Based on the 18F-FDG PET-CT findings, a transbronchial lung and lymph node biopsy were performed. Histological features were compatible with sarcoidosis showing noncaseating granuloma between the mucinous bronchial glands (A) and submucosal granuloma consisting of a nodular cluster of epithelioid and giant cells (B) (Figure 2).

A control PET-CT performed after 6 weeks of prednisone showed a rapid decrease of FDG uptake in both nodes and spleen (images E,F,G,H) (Figure 3).

During all this time period, the patient had never been symptomatic for any respiratory or abdominal complaints.

Re-evaluating the clinical history of this patient, we concluded breast cancer was not metastatic at diagnosis and she could have received a curative multidisciplinary treatment upfront.

Figure 1. First F-FDG performed; intense and diffuse tracer uptake in the spleen and hilar lymph nodes.

Figure 2. Histological features showing non-caseating granuloma between the mucinous bronchial glands (A) and submucosal granuloma consisting of a nodular cluster of epithelioid and giant cells (B).

Figure 3. PET-CT after treatment that shows a rapid decrease of FDG uptake.
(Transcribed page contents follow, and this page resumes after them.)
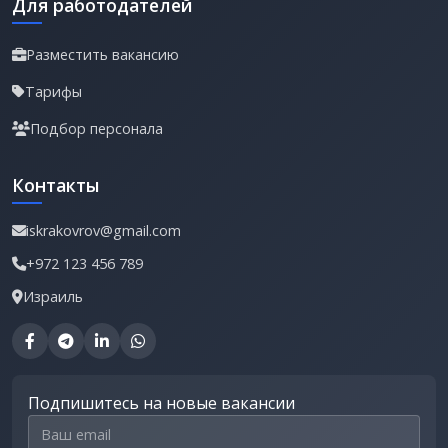
Для работодателей
Разместить вакансию
Тарифы
Подбор персонала
Контакты
iskrakovrov@gmail.com
+972 123 456 789
Израиль
Подпишитесь на новые вакансии
Email для подписки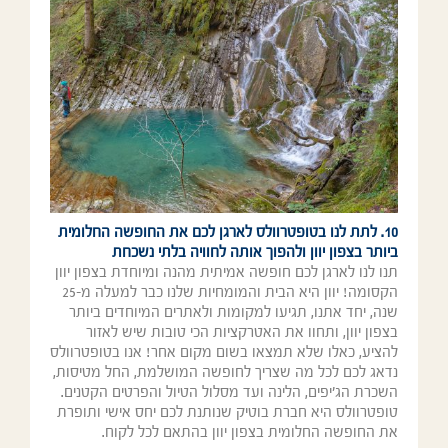
10. לתת לנו בטופטרוולס לארגן לכם את החופשה החלומית
ביותר בצפון יוון ולהפוך אותה לחוויה בלתי נשכחת
תנו לנו לארגן לכם חופשה אמיתית מהנה ומיוחדת בצפון יוון
הקסומה! יוון היא הבית והמומחיות שלנו כבר למעלה מ-25
שנה, יחד אתנו, תגיעו למקומות ולאתרים המיוחדים ביותר
בצפון יוון, ותחוו את האטרקציות הכי טובות שיש לאזור
להציע, כאלו שלא תמצאו בשום מקום אחר! אנו בטופטרוולס
נדאג לכם לכל מה שצריך לחופשה המושלמת, החל מטיסות,
השכרת הג'יפים, הלינה ועד מסלול הטיול והפרטים הקטנים.
טופטרוולס היא חברת בוטיק שנותנת לכם יחס אישי ותופרת
את החופשה החלומית בצפון יוון בהתאם לכל לקוח.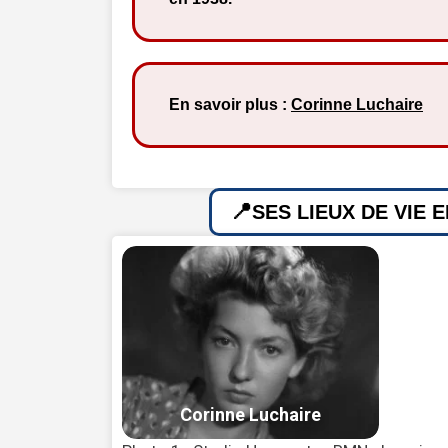
En savoir plus :
Corinne Luchaire
SES LIEUX DE VIE 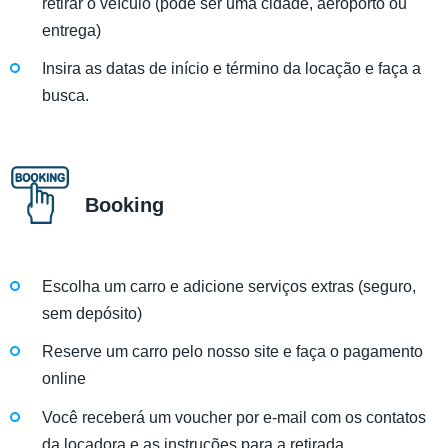
retirar o veículo (pode ser uma cidade, aeroporto ou
entrega)
Insira as datas de início e término da locação e faça a
busca.
Booking
Escolha um carro e adicione serviços extras (seguro,
sem depósito)
Reserve um carro pelo nosso site e faça o pagamento
online
Você receberá um voucher por e-mail com os contatos
da locadora e as instruções para a retirada.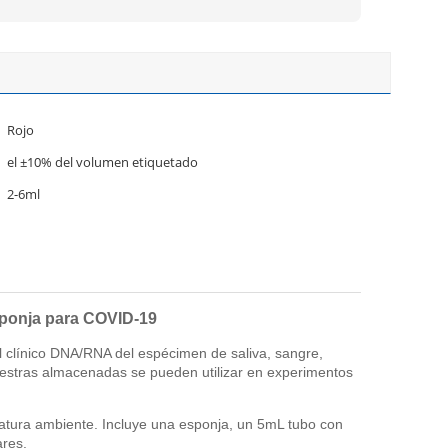
Rojo
el ±10% del volumen etiquetado
2-6ml
esponja para COVID-19
al clínico DNA/RNA del espécimen de saliva, sangre,
s muestras almacenadas se pueden utilizar en experimentos
peratura ambiente. Incluye una esponja, un 5mL tubo con
ares.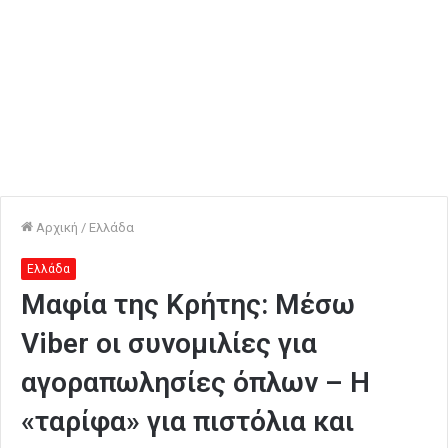
Αρχική
/
Ελλάδα
Ελλάδα
Μαφία της Κρήτης: Μέσω
Viber οι συνομιλίες για
αγοραπωλησίες όπλων – Η
«ταρίφα» για πιστόλια και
Examples of sarcoidosis or sarcoid-like reactions associated with malignancy have already been reported in the literature, in many cases as bilateral mediastinal lymph node involvement and sometimes as organ infiltration characterised by typical granulomas and/or nodular lesions [69]. The frequency of sarcoidosis in cancer patients is 4.4% higher than in the general population [10]. Cases of sarcoidosis mimicking metastatic breast cancer have already been described [11, 12]. There are several possible chronological associations between breast cancer and sarcoidosis. As previously reported, the two diseases may develop in tandem, or breast cancer may induce a sarcoidosis-like granulomatous response [13, 14].

The frequency of splenic involvement in sarcoidosis has been reported to be 10–50%, depending on whether it is detected on physical examination (5–14%), by a radiological test (33–53%), or a tissue biopsy (24–59%) [15].
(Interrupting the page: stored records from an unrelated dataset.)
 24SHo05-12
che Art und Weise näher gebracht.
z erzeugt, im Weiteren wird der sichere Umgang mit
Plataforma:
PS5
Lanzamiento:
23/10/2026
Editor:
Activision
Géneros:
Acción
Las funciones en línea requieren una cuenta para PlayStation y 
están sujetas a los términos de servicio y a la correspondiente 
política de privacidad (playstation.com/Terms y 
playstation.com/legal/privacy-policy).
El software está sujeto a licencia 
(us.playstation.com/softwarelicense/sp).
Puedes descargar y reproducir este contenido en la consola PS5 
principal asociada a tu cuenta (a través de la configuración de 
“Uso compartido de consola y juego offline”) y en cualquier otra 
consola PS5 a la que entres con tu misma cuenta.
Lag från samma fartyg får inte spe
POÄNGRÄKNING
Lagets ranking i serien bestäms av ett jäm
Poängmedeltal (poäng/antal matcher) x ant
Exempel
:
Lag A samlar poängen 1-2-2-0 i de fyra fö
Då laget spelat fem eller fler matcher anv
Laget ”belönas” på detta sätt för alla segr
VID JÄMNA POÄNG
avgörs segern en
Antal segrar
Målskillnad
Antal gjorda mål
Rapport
A previous case report described a spleen sarcoidosis highlighted by 18F-FDG PET-CT and associated with 1,25-dihydroxyvitamin D [1,25(OH)2D]-mediated hypercalcemia [16]. In our case, 18F-FDG PET-CT has been crucial in detecting a spleen sarcoidosis without classical focal nodular lesions, therefore previously misdiagnosed as advanced breast cancer. The splenic and lymph node complete response after steroids has allowed a quick disease down staging. The patient was considered disease-free and PET-positive lymph nodes as false positive. This case underlines that the hybrid imaging can discover sarcoidosis and sarcoid-like reactions before and more specifically than conventional imaging [17]. The functional impairment highlighted by PET-CT may anticipate morphological alterations and therefore provide useful information for correct staging and early and appropriate therapeutic decisions. On the other hand, sarcoidosis is one of the known pitfalls in PET imaging, frequently causing false-positive results; expertise and knowledge are therefore key for a correct imaging interpretation.


This clinical case emphasises the clinical utility of always performing biopsies of suspicious lesions, as reaffirmed by the third ESO-ESMO international consensus for advanced breast cancer [18] and shows that PET-CT can help in detecting unusual parenchymal sarcoidosis localisations.